The following day, I met up with another friend and former student of Professor Humston, Nate Adkins, a W&L alum. Along with fly fishing, he is passionate about bow hunting and competes in archery. I did not even realize there was such a thing as professional archery, so I certainly enjoyed learning about a new sport. There are so many tangential hobbies that I have heard about from people I have fished with along the way that I would love to try, but I can only have so many myself.

Nate and I spent most of the day fishing in West Virginia, where we had success with the smallies, but stopped in Raphine, Virginia on the way back to Lex to hit one of his favorite streams for brook trout. St. Mary’s is a creek that flows through the Blue Ridge and is well known by locals for hiking up to its waterfall and swimming hole. We put together a three-wt. rod, which I soon found to be overkill for these fish. After walking up the trail a quarter mile, we hopped into the river and casted a small stimulator at the base of a riffle.
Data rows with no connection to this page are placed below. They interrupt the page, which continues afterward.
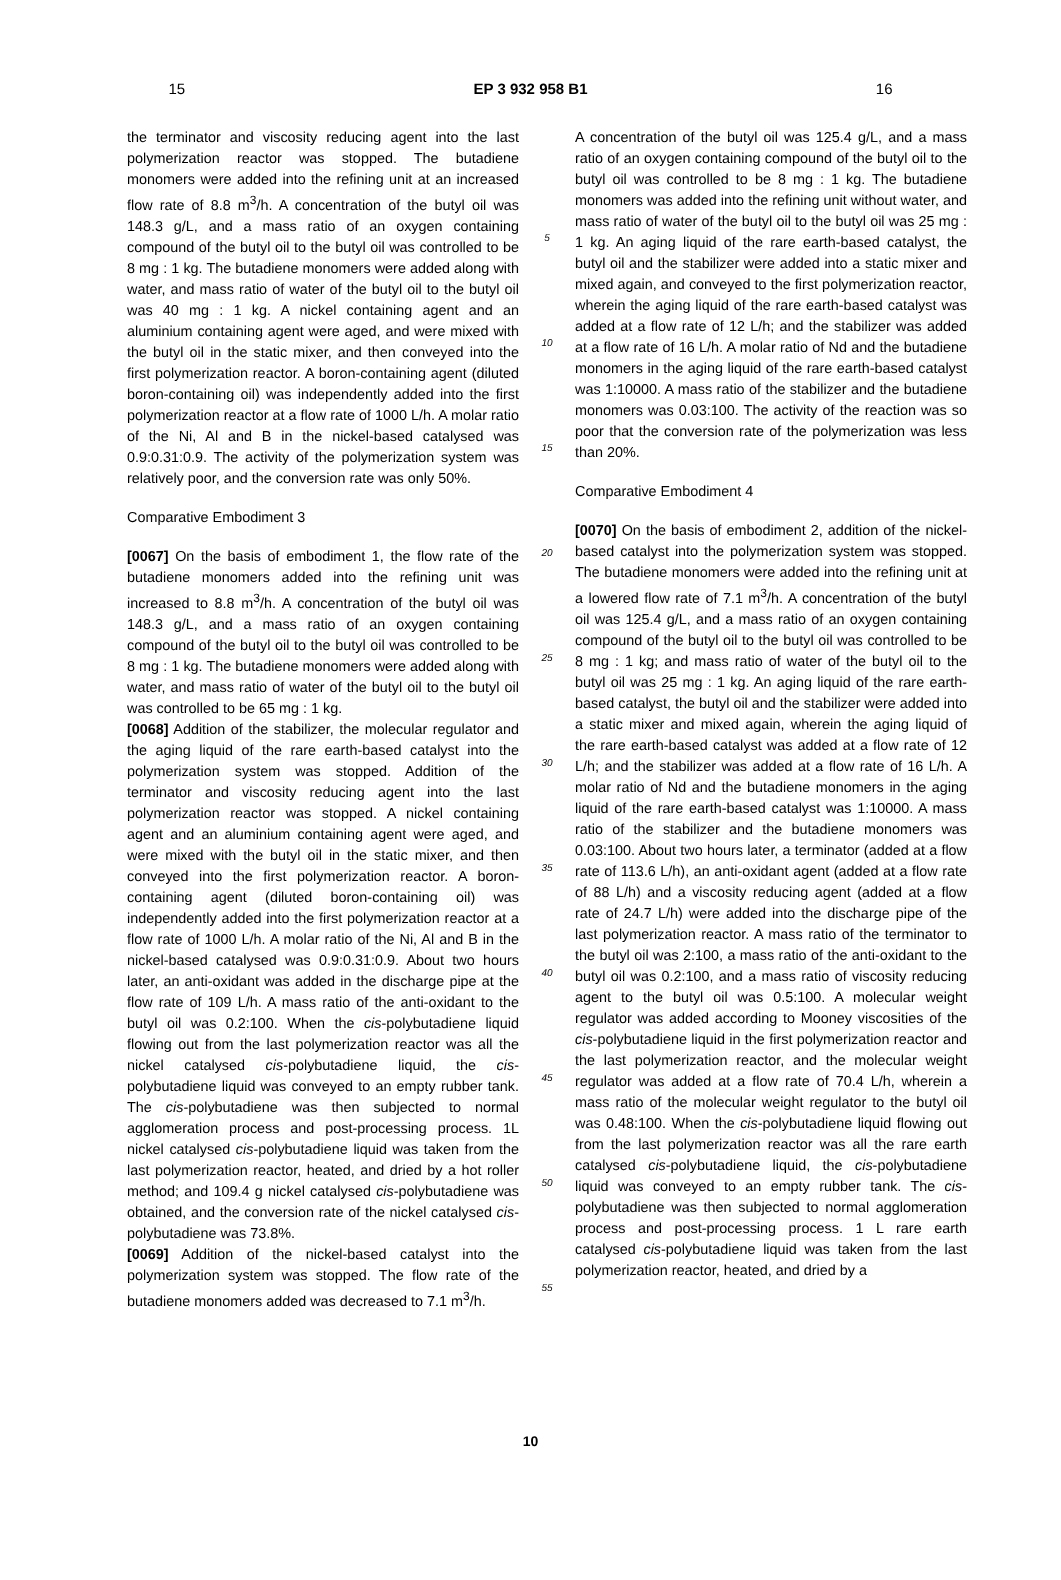15 EP 3 932 958 B1 16
the terminator and viscosity reducing agent into the last polymerization reactor was stopped. The butadiene monomers were added into the refining unit at an increased flow rate of 8.8 m<sup>3</sup>/h. A concentration of the butyl oil was 148.3 g/L, and a mass ratio of an oxygen containing compound of the butyl oil to the butyl oil was controlled to be 8 mg : 1 kg. The butadiene monomers were added along with water, and mass ratio of water of the butyl oil to the butyl oil was 40 mg : 1 kg. A nickel containing agent and an aluminium containing agent were aged, and were mixed with the butyl oil in the static mixer, and then conveyed into the first polymerization reactor. A boron-containing agent (diluted boron-containing oil) was independently added into the first polymerization reactor at a flow rate of 1000 L/h. A molar ratio of the Ni, Al and B in the nickel-based catalysed was 0.9:0.31:0.9. The activity of the polymerization system was relatively poor, and the conversion rate was only 50%.
Comparative Embodiment 3
[0067] On the basis of embodiment 1, the flow rate of the butadiene monomers added into the refining unit was increased to 8.8 m<sup>3</sup>/h. A concentration of the butyl oil was 148.3 g/L, and a mass ratio of an oxygen containing compound of the butyl oil to the butyl oil was controlled to be 8 mg : 1 kg. The butadiene monomers were added along with water, and mass ratio of water of the butyl oil to the butyl oil was controlled to be 65 mg : 1 kg.
[0068] Addition of the stabilizer, the molecular regulator and the aging liquid of the rare earth-based catalyst into the polymerization system was stopped. Addition of the terminator and viscosity reducing agent into the last polymerization reactor was stopped. A nickel containing agent and an aluminium containing agent were aged, and were mixed with the butyl oil in the static mixer, and then conveyed into the first polymerization reactor. A boron-containing agent (diluted boron-containing oil) was independently added into the first polymerization reactor at a flow rate of 1000 L/h. A molar ratio of the Ni, Al and B in the nickel-based catalysed was 0.9:0.31:0.9. About two hours later, an anti-oxidant was added in the discharge pipe at the flow rate of 109 L/h. A mass ratio of the anti-oxidant to the butyl oil was 0.2:100. When the cis-polybutadiene liquid flowing out from the last polymerization reactor was all the nickel catalysed cis-polybutadiene liquid, the cis-polybutadiene liquid was conveyed to an empty rubber tank. The cis-polybutadiene was then subjected to normal agglomeration process and post-processing process. 1L nickel catalysed cis-polybutadiene liquid was taken from the last polymerization reactor, heated, and dried by a hot roller method; and 109.4 g nickel catalysed cis-polybutadiene was obtained, and the conversion rate of the nickel catalysed cis-polybutadiene was 73.8%.
[0069] Addition of the nickel-based catalyst into the polymerization system was stopped. The flow rate of the butadiene monomers added was decreased to 7.1 m<sup>3</sup>/h.
5
10
15
20
25
30
35
40
45
50
55
A concentration of the butyl oil was 125.4 g/L, and a mass ratio of an oxygen containing compound of the butyl oil to the butyl oil was controlled to be 8 mg : 1 kg. The butadiene monomers was added into the refining unit without water, and mass ratio of water of the butyl oil to the butyl oil was 25 mg : 1 kg. An aging liquid of the rare earth-based catalyst, the butyl oil and the stabilizer were added into a static mixer and mixed again, and conveyed to the first polymerization reactor, wherein the aging liquid of the rare earth-based catalyst was added at a flow rate of 12 L/h; and the stabilizer was added at a flow rate of 16 L/h. A molar ratio of Nd and the butadiene monomers in the aging liquid of the rare earth-based catalyst was 1:10000. A mass ratio of the stabilizer and the butadiene monomers was 0.03:100. The activity of the reaction was so poor that the conversion rate of the polymerization was less than 20%.
Comparative Embodiment 4
[0070] On the basis of embodiment 2, addition of the nickel-based catalyst into the polymerization system was stopped. The butadiene monomers were added into the refining unit at a lowered flow rate of 7.1 m<sup>3</sup>/h. A concentration of the butyl oil was 125.4 g/L, and a mass ratio of an oxygen containing compound of the butyl oil to the butyl oil was controlled to be 8 mg : 1 kg; and mass ratio of water of the butyl oil to the butyl oil was 25 mg : 1 kg. An aging liquid of the rare earth-based catalyst, the butyl oil and the stabilizer were added into a static mixer and mixed again, wherein the aging liquid of the rare earth-based catalyst was added at a flow rate of 12 L/h; and the stabilizer was added at a flow rate of 16 L/h. A molar ratio of Nd and the butadiene monomers in the aging liquid of the rare earth-based catalyst was 1:10000. A mass ratio of the stabilizer and the butadiene monomers was 0.03:100. About two hours later, a terminator (added at a flow rate of 113.6 L/h), an anti-oxidant agent (added at a flow rate of 88 L/h) and a viscosity reducing agent (added at a flow rate of 24.7 L/h) were added into the discharge pipe of the last polymerization reactor. A mass ratio of the terminator to the butyl oil was 2:100, a mass ratio of the anti-oxidant to the butyl oil was 0.2:100, and a mass ratio of viscosity reducing agent to the butyl oil was 0.5:100. A molecular weight regulator was added according to Mooney viscosities of the cis-polybutadiene liquid in the first polymerization reactor and the last polymerization reactor, and the molecular weight regulator was added at a flow rate of 70.4 L/h, wherein a mass ratio of the molecular weight regulator to the butyl oil was 0.48:100. When the cis-polybutadiene liquid flowing out from the last polymerization reactor was all the rare earth catalysed cis-polybutadiene liquid, the cis-polybutadiene liquid was conveyed to an empty rubber tank. The cis-polybutadiene was then subjected to normal agglomeration process and post-processing process. 1 L rare earth catalysed cis-polybutadiene liquid was taken from the last polymerization reactor, heated, and dried by a
10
Within seconds, a 4-inch brookie came soaring out of the water to eat it, unable to fit the fly in its mouth. I chuckled and cast in the same spot, and again, the fish aggressively missed the fly. On the subsequent cast, the fish somehow defied physics and the hook stuck into the side of its mouth as I raised the rod and sent the fish flying into the pool behind me. Once I picked it up again and set it in the water beneath me to remove the fly, I was amazed by how perfect its fins and spots were. This was the first time I had ever fished a native brook trout stream in the Appalachian Mountains, and it didn’t disappoint. They have so much color and detail to their spots and the marbly pattern on their back. And, with their eagerness to take dry flies, they make for a fun fish to catch. There are streams much like this all throughout the Appalachians, many just off the Blue Ridge Parkway. I fell in love with that little stream and would return many times in the coming years with subsequent visits to W&L, where I would eventually enroll as a student allowing me to continue to chase those gorgeous, native brookies.